## PROBLEM
List every line below that contains the word "таны", copying each such line in full.

## PROVIDED ENTRIES

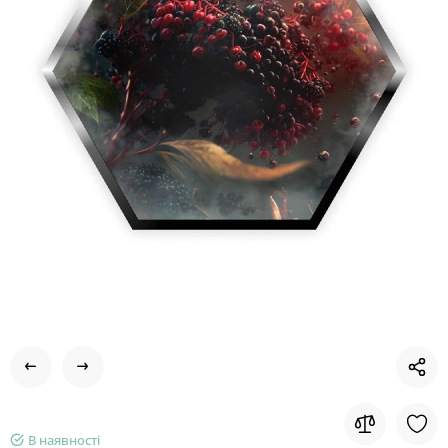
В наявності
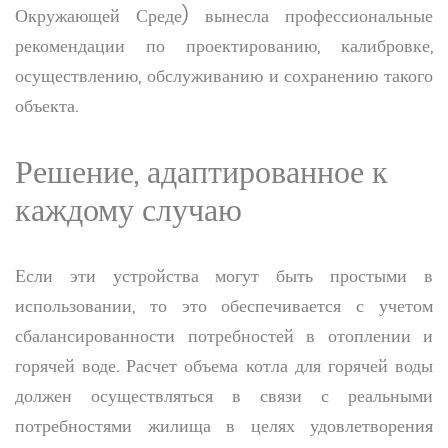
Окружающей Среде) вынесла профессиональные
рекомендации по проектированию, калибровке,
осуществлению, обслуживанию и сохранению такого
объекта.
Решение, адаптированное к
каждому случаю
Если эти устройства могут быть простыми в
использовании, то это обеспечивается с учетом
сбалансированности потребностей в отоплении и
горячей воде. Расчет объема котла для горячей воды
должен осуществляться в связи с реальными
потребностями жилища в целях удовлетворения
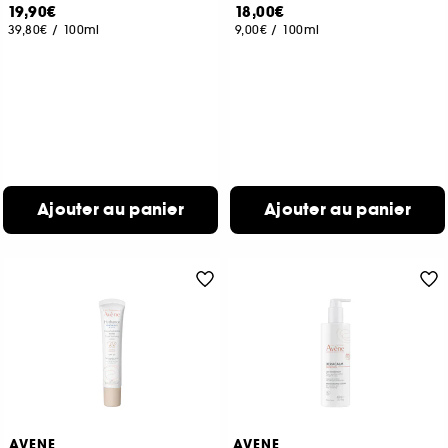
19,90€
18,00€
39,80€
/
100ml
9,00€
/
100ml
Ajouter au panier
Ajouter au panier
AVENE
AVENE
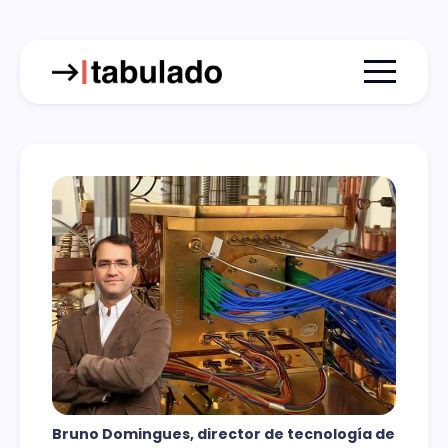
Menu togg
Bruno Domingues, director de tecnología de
==
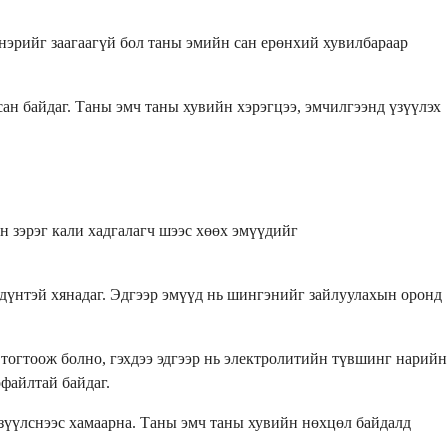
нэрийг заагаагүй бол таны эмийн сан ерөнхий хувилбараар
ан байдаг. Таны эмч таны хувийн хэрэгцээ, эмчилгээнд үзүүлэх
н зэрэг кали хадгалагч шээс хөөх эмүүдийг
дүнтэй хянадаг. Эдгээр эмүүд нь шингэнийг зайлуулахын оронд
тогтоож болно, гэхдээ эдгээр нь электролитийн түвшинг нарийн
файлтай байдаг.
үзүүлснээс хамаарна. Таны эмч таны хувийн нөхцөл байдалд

## WRITTEN REPLY
нэрийг заагаагүй бол таны эмийн сан ерөнхий хувилбараар
ан байдаг. Таны эмч таны хувийн хэрэгцээ, эмчилгээнд үзүүлэх
үзүүлснээс хамаарна. Таны эмч таны хувийн нөхцөл байдалд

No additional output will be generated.